The Dead Weather – Dodge and Burn: #930 of best 1,000 albums ever!

The Dead Weather - Dodge and Burn

Why is The Dead Weather’s Dodge and Burn on my best 1,000 albums ever list?

It gets under your skin, holding a dark, rocking, and compelling power.

Some stats & info about The Dead Weather – Dodge and Burn

  • What kind of musical stylings does this album represent? Rock, Garage Rock, Hard Rock, Alternative Rock, Indie Rock, Rock Music
  • Rolling Stone’s greatest 500 albums ranking – not ranked!
  • All Music’s rating4 out of 5 stars
  • When was Dodge and Burn released? 2015
  • My ranking, the one you’re reading right now – #930 out of 1,000

The Dead Weather’s Dodge and Burn on Spotify

What does the “best 1,000 albums ever” mean and why are you doing this?

Yeah, I know it’s audacious, a little crazy (okay, maybe a lot cray cray), bordering on criminal nerdery.

But here’s what it’s NOT: a definitive list of the Greatest Albums of All-Time. This is 100% my own personal super biased, incredibly subjective take on what my top 1,000 albums are, ranked in painstaking order over the course of doing research for nearly a year, Rob from High Fidelity style. Find out more about why I embarked on a best 1,000 albums ever project.

What does The Dead Weather’s Dodge and Burn mean to me? What does it make me feel? Why is it exciting or compelling?

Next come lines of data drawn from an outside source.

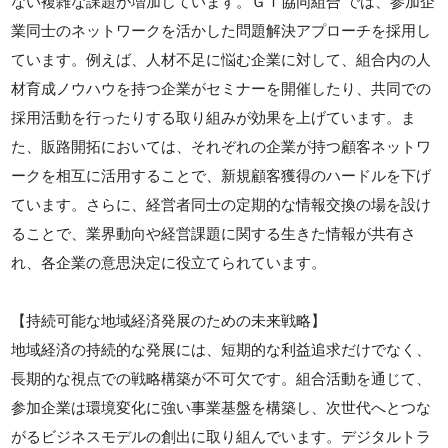
ない複雑な課題が増加しています。ＧＴ協同組合 では、参加企
業同士のネットワークを活かした問題解決アプローチを採用し
ています。例えば、人材不足に悩む企業に対して、組合内の人
材育成ノウハウを持つ企業がセミナーを開催したり、共同での
採用活動を行ったりする取り組みが効果を上げています。ま
た、販路開拓においては、それぞれの企業が持つ顧客ネットワ
ークを相互に活用することで、新規顧客獲得のハードルを下げ
ています。さらに、経営者同士の定期的な情報交換の場を設け
ることで、業界動向や経営課題に関する生きた情報が共有さ
れ、各企業の意思決定に役立てられています。
【持続可能な地域経済発展のための未来戦略】
地域経済の持続的な発展には、短期的な利益追求だけでなく、
長期的な視点での戦略構築が不可欠です。組合活動を通じて、
参加企業は環境変化に強い事業基盤を構築し、次世代へとつな
がるビジネスモデルの創出に取り組んでいます。デジタルトラ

While The Dead Weather is a “super group” of sorts, including Jack White (The White Stripes, The Raconteurs), Alison Mosshart (The Kills), Dean Fertita (Queens of the Stone Age), and “Little Jack” Lawrence (The Raconteurs), I’ve long considered it the oddest and most experimental of Jack White’s projects.

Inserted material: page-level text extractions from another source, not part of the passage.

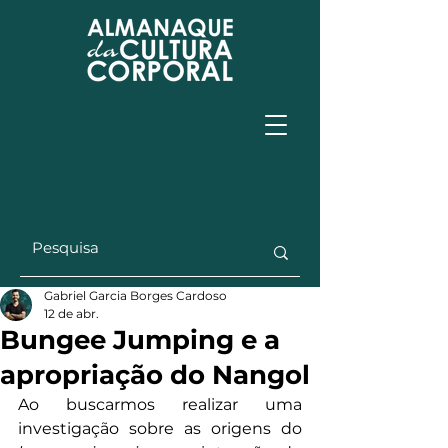
Gabriel Garcia Borges Cardoso
12 de abr.
Bungee Jumping e a
apropriação do Nangol
Ao buscarmos realizar uma 
investigação sobre as origens do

For those reasons, I find The Dead Weather to be far less accessible than The White Stripes and The Raconteurs on the hold. But once you let it, and Dodge and Burn, under your skin, it holds a dark, rocking, and compelling power.

“Three Dollar Hat” was my initial hook into the album. With an opening super dark and moody guitar riff and cowbell reminiscent of “I Cut Like a Buffalo” (by far my favorite Dead Weather track), it then veers into really weird territory, like Beck took some downers with Jack White (and “Three Dollar Hat” sounds like it could be a Beck song title, doesn’t it?) and they then proceeded to make a hip hop song. Then the guitars fire up and it’s a hellaciously dark and effective rocker. And it all works like some strange amalgam.

Jack White’s vocals on “Rough Detective” make it sound like a dark Raconteurs song, but it’s Mosshart’s vocals that really help take it next level, and right now it’s my favorite song on the album.

“I Feel Love (Every Million Miles)” is a fun (by Dead Weather standards) hard rocker, with deliciously heavy Led Zeppelin-esque guitar riff. Something tells me Jimmy Paige would approve.

I also appreciate music videos like this one that are super simple while effectively enhancing the mood of the song.